Mark Adlington long interest in animals really shows trough in his drawings. He captures there gestures, behaviours, expressions infect the very essence of the animal in these beautiful drawings. The drawings are minimal, there are no unnecessary lines involved Just enough. He seems to favour chalk but uses mix media.
From the web site I gather he spends a lot of time observing the animal in question in its natural environment often travelling to inhospitable environments to do so. He really has devoted his life to the pursuit of drawing animals. He takes quick line sketches of the beasts. Again only capturing the shape through deliberate lines marking the silhouette with minimal detailing with in to suggest an eye of skeletal structure. He also takes videos. Presumably to watch back to get the movement right.

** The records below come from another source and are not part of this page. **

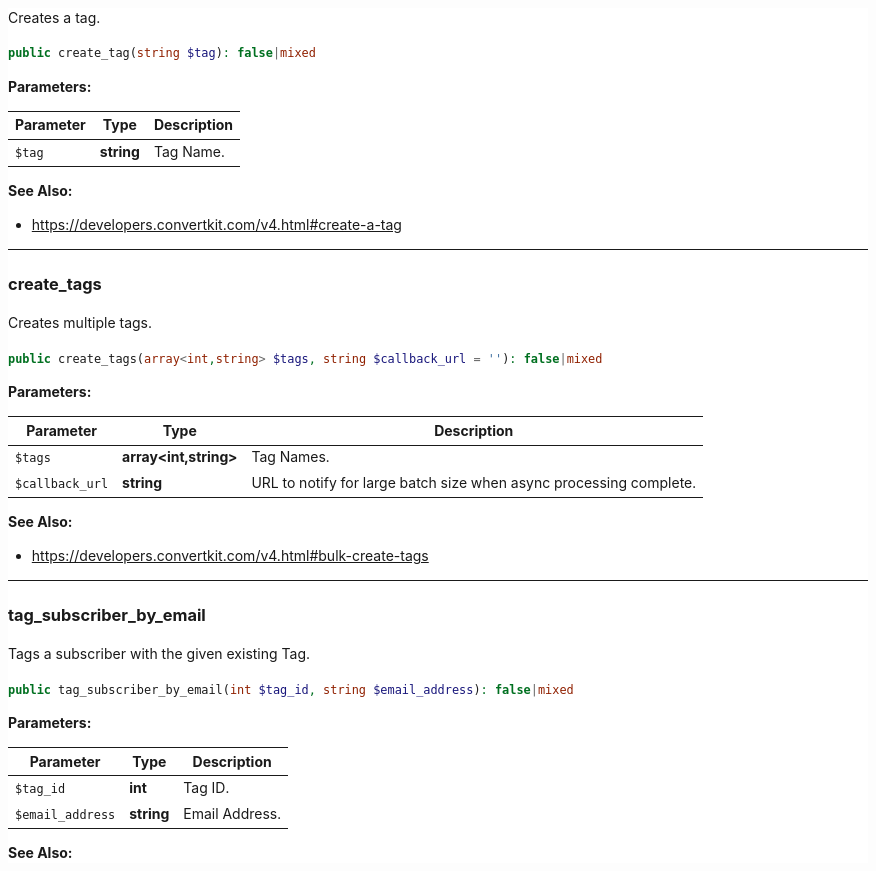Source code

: Creates a tag.

```php
public create_tag(string $tag): false|mixed
```


**Parameters:**

| Parameter | Type | Description |
|-----------|------|-------------|
| `$tag` | **string** | Tag Name. |

**See Also:**

* https://developers.convertkit.com/v4.html#create-a-tag 

---
### create_tags

Creates multiple tags.

```php
public create_tags(array<int,string> $tags, string $callback_url = ''): false|mixed
```


**Parameters:**

| Parameter | Type | Description |
|-----------|------|-------------|
| `$tags` | **array<int,string>** | Tag Names. |
| `$callback_url` | **string** | URL to notify for large batch size when async processing complete. |

**See Also:**

* https://developers.convertkit.com/v4.html#bulk-create-tags 

---
### tag_subscriber_by_email

Tags a subscriber with the given existing Tag.

```php
public tag_subscriber_by_email(int $tag_id, string $email_address): false|mixed
```


**Parameters:**

| Parameter | Type | Description |
|-----------|------|-------------|
| `$tag_id` | **int** | Tag ID. |
| `$email_address` | **string** | Email Address. |

**See Also:**

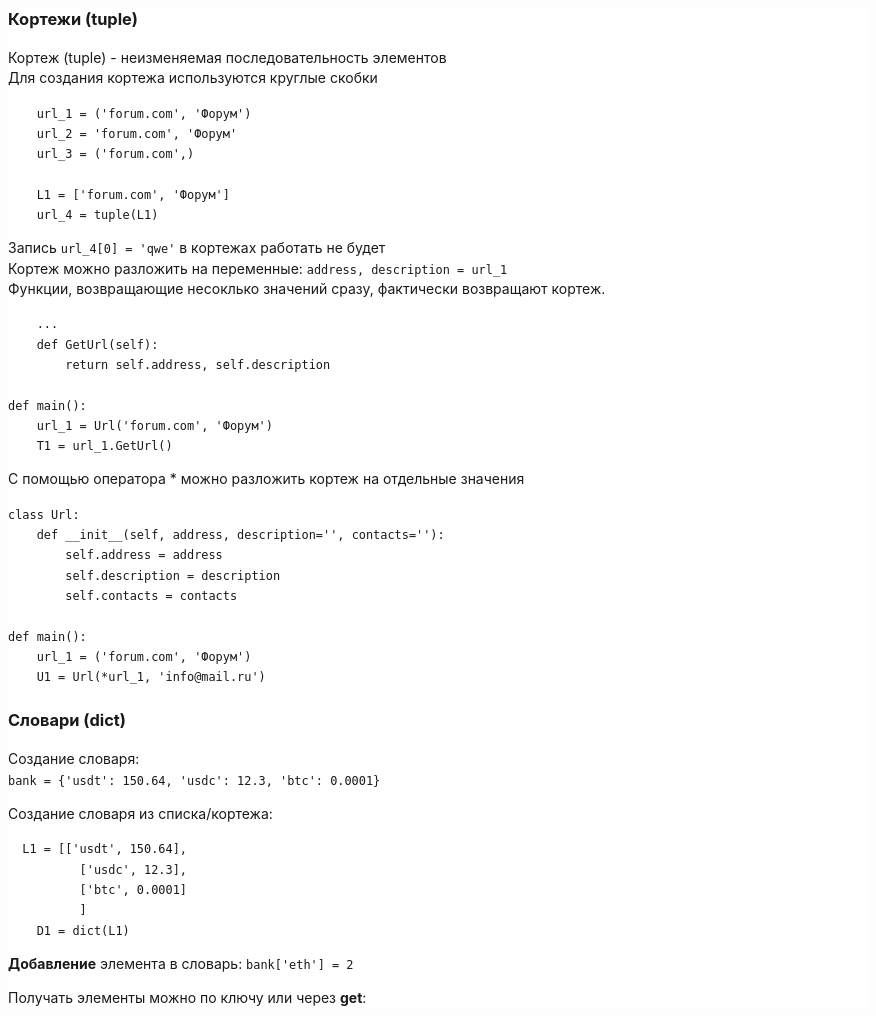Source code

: <a name="Кортежи_tuple"></a>
### Кортежи (tuple)
Кортеж (tuple) - неизменяемая последовательность элементов<br>
Для создания кортежа используются круглые скобки
```
    url_1 = ('forum.com', 'Форум')
    url_2 = 'forum.com', 'Форум'
    url_3 = ('forum.com',)

    L1 = ['forum.com', 'Форум']
    url_4 = tuple(L1)
```
Запись `url_4[0] = 'qwe'` в кортежах работать не будет<br>
Кортеж можно разложить на переменные: `address, description = url_1`<br>
Функции, возвращающие несоклько значений сразу, фактически возвращают кортеж.<br>
```
    ...
    def GetUrl(self):
        return self.address, self.description

def main():
    url_1 = Url('forum.com', 'Форум')
    T1 = url_1.GetUrl()
```
С помощью оператора * можно разложить кортеж на отдельные значения
```
class Url:
    def __init__(self, address, description='', contacts=''):
        self.address = address
        self.description = description
        self.contacts = contacts

def main():
    url_1 = ('forum.com', 'Форум')
    U1 = Url(*url_1, 'info@mail.ru')
```

<a name="Словари_dict"></a>
### Словари (dict)
Создание словаря:<br>
`bank = {'usdt': 150.64, 'usdc': 12.3, 'btc': 0.0001}`<br>

Создание словаря из списка/кортежа:
```
  L1 = [['usdt', 150.64],
          ['usdc', 12.3],
          ['btc', 0.0001]
          ]
    D1 = dict(L1)
```
**Добавление** элемента в словарь: `bank['eth'] = 2`<br>

Получать элементы можно по ключу или через **get**:
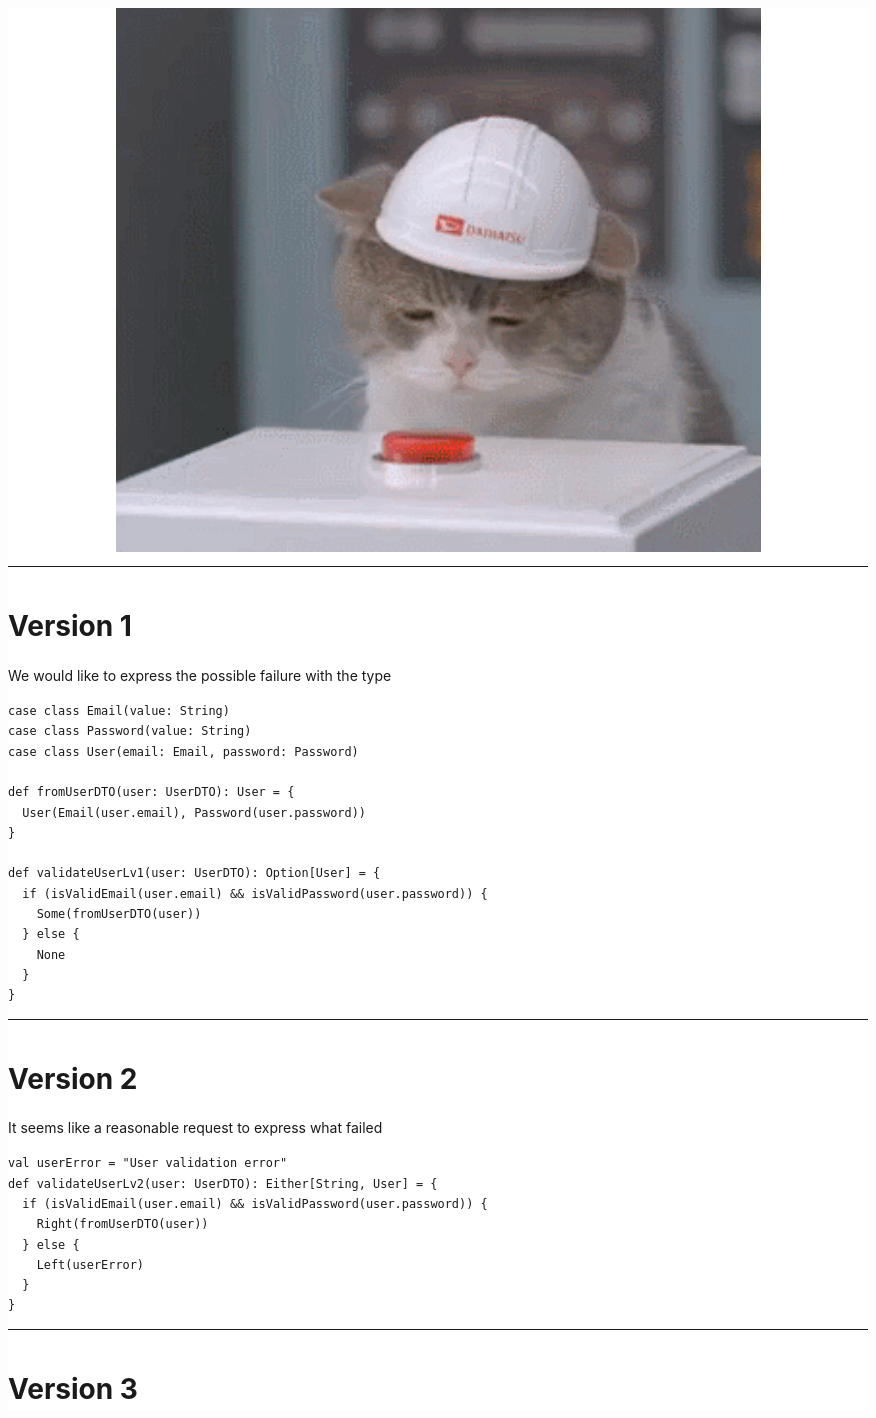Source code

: <img src="images/boom.gif" style="display: block; margin-left: auto;margin-right: auto; width: 75%;"/>

---
# Version 1

We would like to express the possible failure with the type

```tut:silent
case class Email(value: String)
case class Password(value: String)
case class User(email: Email, password: Password)

def fromUserDTO(user: UserDTO): User = {
  User(Email(user.email), Password(user.password))
}
  
def validateUserLv1(user: UserDTO): Option[User] = {
  if (isValidEmail(user.email) && isValidPassword(user.password)) {
    Some(fromUserDTO(user))
  } else {
    None
  }
}
```

---
#  Version 2

It seems like a reasonable request to express what failed

```tut:silent
val userError = "User validation error"
def validateUserLv2(user: UserDTO): Either[String, User] = {
  if (isValidEmail(user.email) && isValidPassword(user.password)) {
    Right(fromUserDTO(user))
  } else {
    Left(userError)
  }
}

```
---
# Version 3
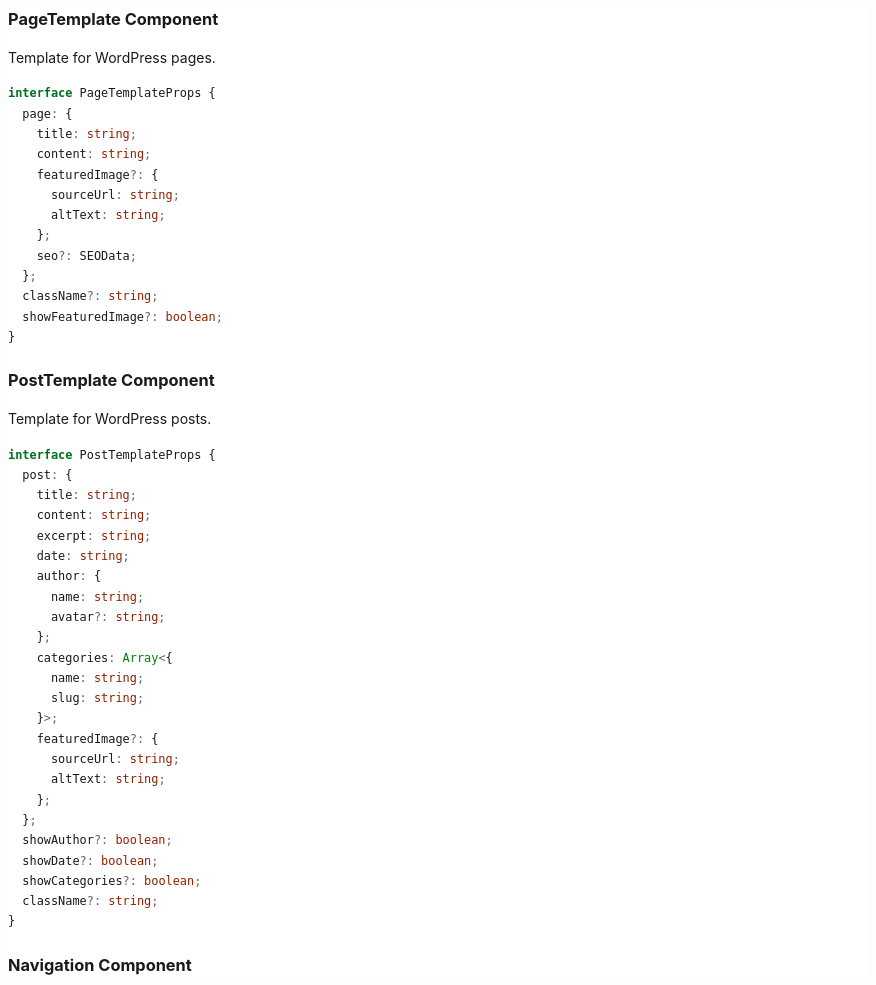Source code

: ### PageTemplate Component

Template for WordPress pages.

```typescript
interface PageTemplateProps {
  page: {
    title: string;
    content: string;
    featuredImage?: {
      sourceUrl: string;
      altText: string;
    };
    seo?: SEOData;
  };
  className?: string;
  showFeaturedImage?: boolean;
}
```

### PostTemplate Component

Template for WordPress posts.

```typescript
interface PostTemplateProps {
  post: {
    title: string;
    content: string;
    excerpt: string;
    date: string;
    author: {
      name: string;
      avatar?: string;
    };
    categories: Array<{
      name: string;
      slug: string;
    }>;
    featuredImage?: {
      sourceUrl: string;
      altText: string;
    };
  };
  showAuthor?: boolean;
  showDate?: boolean;
  showCategories?: boolean;
  className?: string;
}
```

### Navigation Component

Once back in the studio with collated data he draws on a large scale. Smudging and smearing a limited pallet he builds his scenes. Often rubbing the scene down with his hands leaving just a ghost of the original drawing then drawing the animal in a different position on top. In this way he cleverly shows an animal in movement or the under drawing becomes another animal in the back ground. Cleaver devices found through experimentation. It’s brave to keep working a drawing like he dose and know when to stop before it becomes too muddy.
Mark Adlington is now on my favourite artist list. Thanks to OCA for including his drawings in the course material. Very inspirational stuff. Can’t wait to develop my own animal drawing skills.
On the Mark Adlington website there is a great video which shows his processes. Very helpful as a trainee artist to see some one at work in there studio and the field. Well worth a look for any one. Weather you want to draw animals or not.
The three very quick soft pastel and charcoal on ink back drop drawing below came about as a result of looking at Adlington drawings on my phone. I had not yet researched his work thoughly. They are a pretty poor efforts but will serve as a reminder point for me to pick up on and run with when I next get the chance to develop animal drawing skills. The middle ones my favorite it took under minute.